• _Exercise_
Copy the records word for word, starting with the line that contains "Verlanglijstje" and going on through the final line of the records. Leave the pictures out of your copy.

• _Data supplied_

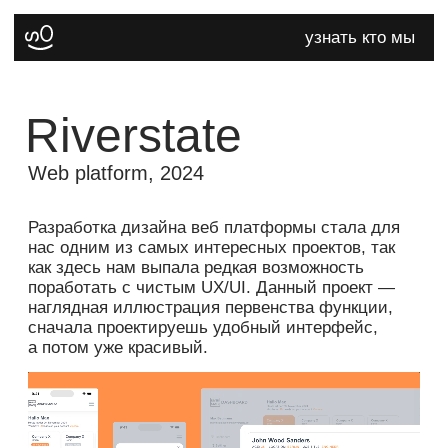
узнать кто мы
обсудить задачу
Riverstate
Web platform, 2024
глянуть кейсы
Разработка дизайна веб платформы стала для
нас одним из самых интересных проектов, так
как здесь нам выпала редкая возможность
поработать с чистым UX/UI. Данный проект —
наглядная иллюстрация первенства функции,
сначала проектируешь удобный интерфейс,
а потом уже красивый.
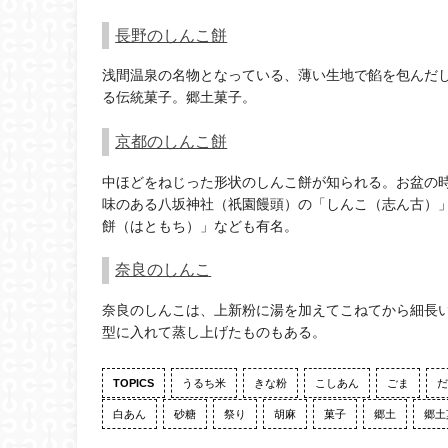
長野のしんこ餅
浅間温泉の名物となっている、薄い生地で餡を包んだ
る伝統菓子。郷土菓子。
京都のしんこ餅
中ほどをねじった形状のしんこ餅が知られる。お盆の
味のある八坂神社（祇園饅頭）の「しんこ（志ん古）
餅（はともち）」なども有名。
奈良のしんこ
奈良のしんこは、上新粉に湯を加えてこねてから細長
型に入れて蒸し上げたものもある。
TOPICS
うるち米
きな粉
こしあん
ごま
だ
白あん
砂糖
祭り
胡麻
菓子
郷土
郷土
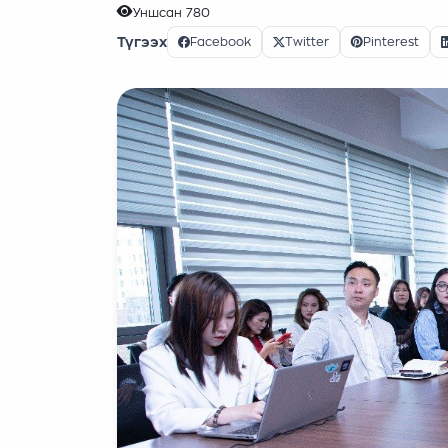
Уншсан
780
Түгээх
Facebook
Twitter
Pinterest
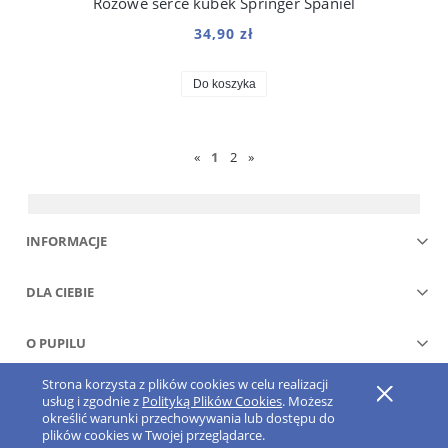
Różowe serce kubek Springer Spaniel
34,90 zł
Do koszyka
«
1
2
»
INFORMACJE
DLA CIEBIE
O PUPILU
Strona korzysta z plików cookies w celu realizacji
Pokaż pełną wersję strony
usług i zgodnie z
Polityką Plików Cookies
. Możesz
określić warunki przechowywania lub dostępu do
Sklep internetowy Shoper.pl
plików cookies w Twojej przeglądarce.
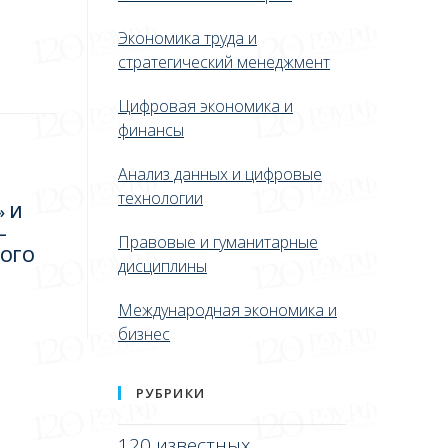
Экономика труда и
стратегический менеджмент
Цифровая экономика и
финансы
Анализ данных и цифровые
технологии
» И
–
Правовые и гуманитарные
КОГО
дисциплины
Международная экономика и
бизнес
РУБРИКИ
120 известных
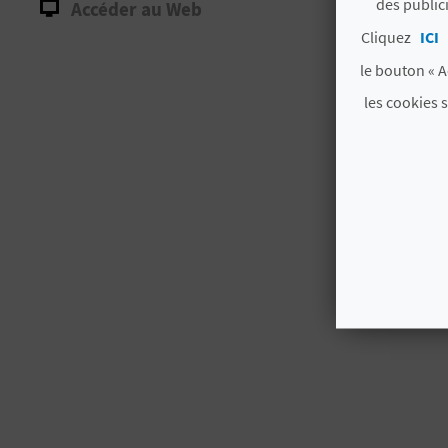
des public
Accéder au Web
Cliquez
ICI
le bouton « A
les cookies 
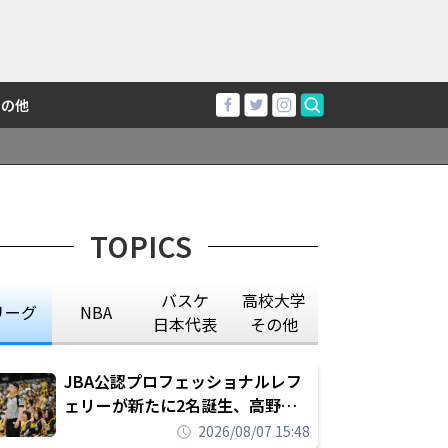
その他
TOPICS
バスケ
高校大学
リーグ
NBA
日本代表
その他
JBA公認プロフェッショナルレフ
ェリーが新たに2名誕生、高野晃
平は16年間続けた会社員生活に別
2026/08/07 15:48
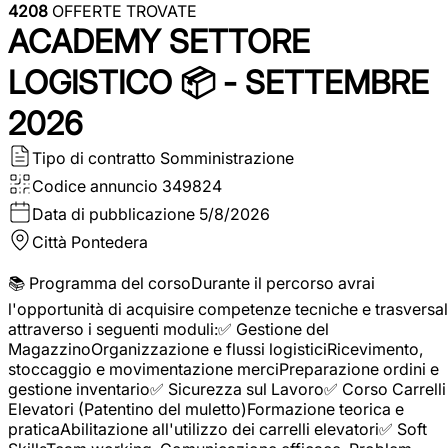
4208
OFFERTE TROVATE
ACADEMY SETTORE
LOGISTICO 📦 - SETTEMBRE
2026
Tipo di contratto
Somministrazione
Codice annuncio
349824
Data di pubblicazione
5/8/2026
Città
Pontedera
📚 Programma del corsoDurante il percorso avrai
l'opportunità di acquisire competenze tecniche e trasversal
attraverso i seguenti moduli:✅ Gestione del
MagazzinoOrganizzazione e flussi logisticiRicevimento,
stoccaggio e movimentazione merciPreparazione ordini e
gestione inventario✅ Sicurezza sul Lavoro✅ Corso Carrelli
Elevatori (Patentino del muletto)Formazione teorica e
praticaAbilitazione all'utilizzo dei carrelli elevatori✅ Soft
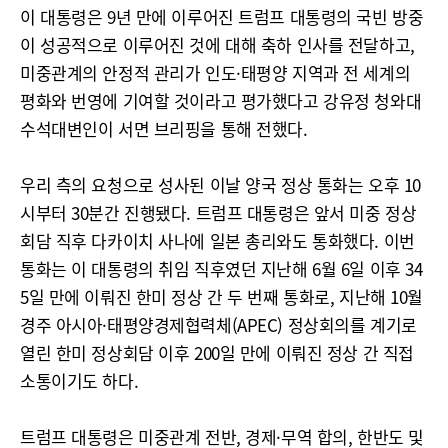
이 대통령은 9년 만에 이루어진 트럼프 대통령의 국빈 방중
이 성공적으로 이루어진 것에 대해 축하 인사를 전달하고,
미중관계의 안정적 관리가 인도·태평양 지역과 전 세계의
평화와 번영에 기여할 것이라고 평가했다고 강유정 청와대
수석대변인이 서면 브리핑을 통해 전했다.
우리 측의 요청으로 성사된 이날 양국 정상 통화는 오후 10
시부터 30분간 진행됐다. 트럼프 대통령은 앞서 미중 정상
회담 직후 다카이치 사나에 일본 총리와도 통화했다. 이번
통화는 이 대통령의 취임 직후였던 지난해 6월 6일 이후 34
5일 만에 이뤄진 한미 정상 간 두 번째 통화로, 지난해 10월
경주 아시아·태평양경제협력체(APEC) 정상회의를 계기로
열린 한미 정상회담 이후 200일 만에 이뤄진 정상 간 직접
소통이기도 하다.
트럼프 대통령은 미중관계 전반, 경제·무역 합의, 한반도 및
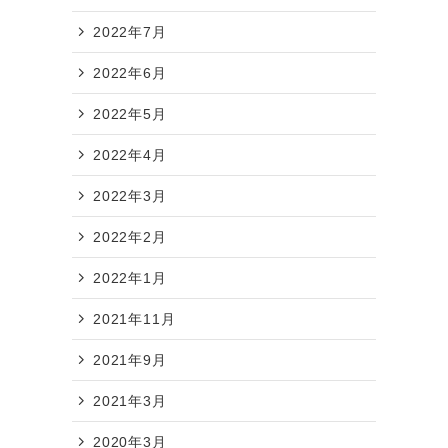
2022年7月
2022年6月
2022年5月
2022年4月
2022年3月
2022年2月
2022年1月
2021年11月
2021年9月
2021年3月
2020年3月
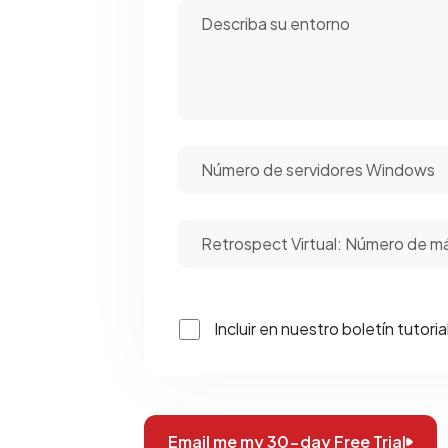
Incluir en nuestro boletín tutori
Email me my 30-day Free Trial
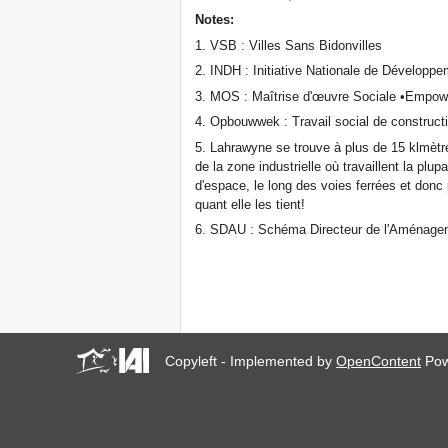
Notes:
1. VSB : Villes Sans Bidonvilles
2. INDH : Initiative Nationale de Développ
3. MOS : Maîtrise d'œuvre Sociale •Empowe
4. Opbouwwek : Travail social de construct
5. Lahrawyne se trouve à plus de 15 klmètre 
de la zone industrielle où travaillent la plup
d'espace, le long des voies ferrées et donc
quant elle les tient!
6. SDAU : Schéma Directeur de l'Aménage
Copyleft - Implemented by
OpenContent
Pow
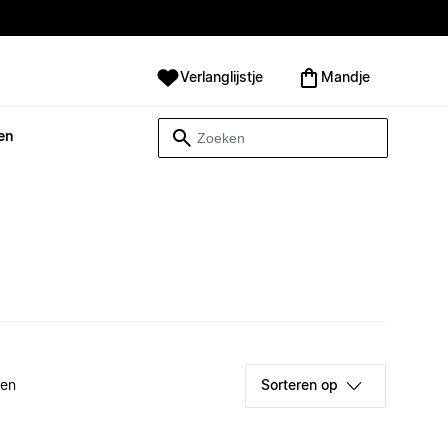
Verlanglijstje
Mandje
en
ken
Sorteren op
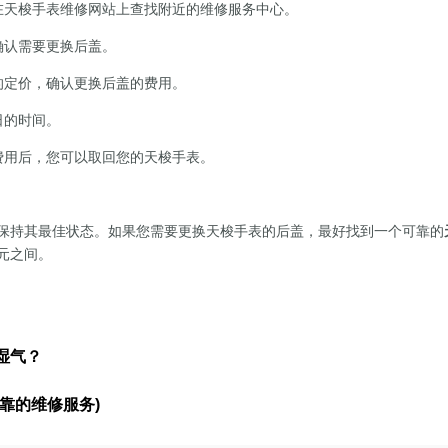
在天梭手表维修网站上查找附近的维修服务中心。
确认需要更换后盖。
的定价，确认更换后盖的费用。
日的时间。
费用后，您可以取回您的天梭手表。
保持其最佳状态。如果您需要更换天梭手表的后盖，最好找到一个可靠的
0元之间。
湿气？
靠的维修服务)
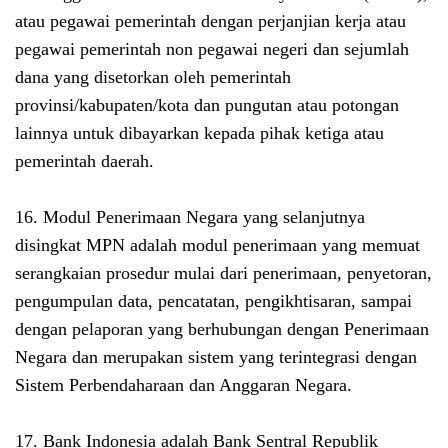
atau pegawai pemerintah dengan perjanjian kerja atau
pegawai pemerintah non pegawai negeri dan sejumlah
dana yang disetorkan oleh pemerintah
provinsi/kabupaten/kota dan pungutan atau potongan
lainnya untuk dibayarkan kepada pihak ketiga atau
pemerintah daerah.
16. Modul Penerimaan Negara yang selanjutnya
disingkat MPN adalah modul penerimaan yang memuat
serangkaian prosedur mulai dari penerimaan, penyetoran,
pengumpulan data, pencatatan, pengikhtisaran, sampai
dengan pelaporan yang berhubungan dengan Penerimaan
Negara dan merupakan sistem yang terintegrasi dengan
Sistem Perbendaharaan dan Anggaran Negara.
17. Bank Indonesia adalah Bank Sentral Republik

• _Expected answer_
Verlanglijstje
Mandje
en
ken
Sorteren op
在天梭手表维修网站上查找附近的维修服务中心。
确认需要更换后盖。
的定价，确认更换后盖的费用。
日的时间。
费用后，您可以取回您的天梭手表。
保持其最佳状态。如果您需要更换天梭手表的后盖，最好找到一个可靠的
0元之间。
湿气？
靠的维修服务)
atau pegawai pemerintah dengan perjanjian kerja atau
pegawai pemerintah non pegawai negeri dan sejumlah
dana yang disetorkan oleh pemerintah
provinsi/kabupaten/kota dan pungutan atau potongan
lainnya untuk dibayarkan kepada pihak ketiga atau
pemerintah daerah.
16. Modul Penerimaan Negara yang selanjutnya
disingkat MPN adalah modul penerimaan yang memuat
serangkaian prosedur mulai dari penerimaan, penyetoran,
pengumpulan data, pencatatan, pengikhtisaran, sampai
dengan pelaporan yang berhubungan dengan Penerimaan
Negara dan merupakan sistem yang terintegrasi dengan
Sistem Perbendaharaan dan Anggaran Negara.
17. Bank Indonesia adalah Bank Sentral Republik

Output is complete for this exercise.